The statue, featuring graffiti and damage from when it was pulled down, is unable to stand upright and so is displayed lying on a wooden stand.
"It would have been a very conscious decision to make it go up and it would cost quite a lot of money because it can't stand up by its own, it's actually fallen apart," said Dr Sobers.
"Also, to put it back upright in a way sends a signal that it's trying to reverse the toppling.
"It's been toppled, it's been laid on its back in a warehouse for a year and we want it to be a very transparent display to say this is how it is, this is what we're working with, and we want to ask what happens next."
The statue is also displayed alongside a selection of quotes representing a range of reactions to the statue being toppled.
"This display isn't trying to be from an idealistic position or from an ideological position and celebrating or commiserating, it's trying to be balanced," Dr Sobers added.
There are many options for where the statue goes next, including removing it entirely from public view, creating a museum or exhibition about the transatlantic slave trade, or restoring the statue to its plinth.
The statue was erected in the city in 1895 in commemoration of the merchant, who had close ties with the city and was deputy governor of the Royal African Company, which transported around 100,000 enslaved Africans to plantations in the West Indies and America.

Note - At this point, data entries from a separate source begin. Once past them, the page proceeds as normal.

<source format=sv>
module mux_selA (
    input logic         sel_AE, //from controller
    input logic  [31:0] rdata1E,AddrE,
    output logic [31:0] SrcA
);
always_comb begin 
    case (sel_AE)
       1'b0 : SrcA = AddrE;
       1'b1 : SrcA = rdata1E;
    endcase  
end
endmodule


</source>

It was the centre of growing controversy for many years, before the murder of George Floyd prompted Black Lives Matter protests across the world that would eventually lead to the toppling of the statue.
Almost exactly a year ago it was thrown in the water at Pero's Bridge, which is named in honour of enslaved man Pero Jones who lived and died in the city.

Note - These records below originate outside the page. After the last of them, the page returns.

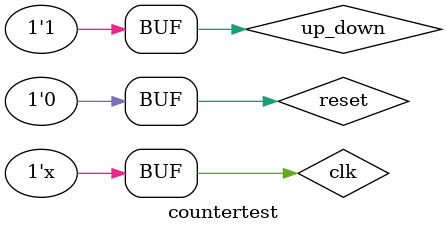
<source format=v>

module countertest;
   
wire [7:0] out;
 
reg up_down, reset, clk=1'b0;
  
counter u1(out, up_down, clk,  reset);

always #1 clk= ~clk; 
 
initial begin
	reset = 1'b1;
	
	up_down = 1'b1;
	#5
	
	reset = 1'b0;
	#30
	
	up_down = 1'b0;
	#30
	
	up_down = 1'b1;
	#60
	
	up_down = 1'b0;
	#70
	
	up_down = 1'b1;
	end
endmodule 
// ***************Test Bench ends here*************************
</source>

Days later the statue was recovered by Bristol City Council and put into storage.
The council also recovered over 500 placards that protestors laid around the statue’s empty plinth.
Ray Barnett, head of collections and archives at Bristol City Council's culture team, said recovery of both statues and placards required painstaking preservation work.
"Most of the placards were just pieces of cardboard and they'd been left out on the site and it had rained so our first task was to stop them falling apart and turning into mush," Mr Barnett said.
"We had them all out in our studios to gradually dry out and they were lay down so they wouldn't lose their shape and become contorted."
He said that statue itself was “robust” but that some damage had occurred, with particular care taken with the outer wax layer that coated the statue.
"We had to be very careful as it dried out that the wax layer didn't dry and fall off, taking the paint with it, because we felt it was our duty to say this is the situation after the protest, this is what the statue looks like,” he said.
Mr Barnett described the display as "work in progress" but said it was important to quickly provide context to what happened, including the controversy that had surrounded the statue for decades.
People are being encouraged to come forward and give their views about the future of the statue.
“The anti-racist movement isn't about statues,” said Dr Sobers.
“It's trying to eradicate racism from society and bring equality where there's racial disparity which cuts across economic divides.
"But statues are a symbol of how seriously our cities in Britain are actually taking these issues."
The display is the first part of the consultation, with a survey also launched for people to provide their views on the future of the statue and of how Bristol's history is told.
The Colston statue: What next? opens at M Shed on Friday.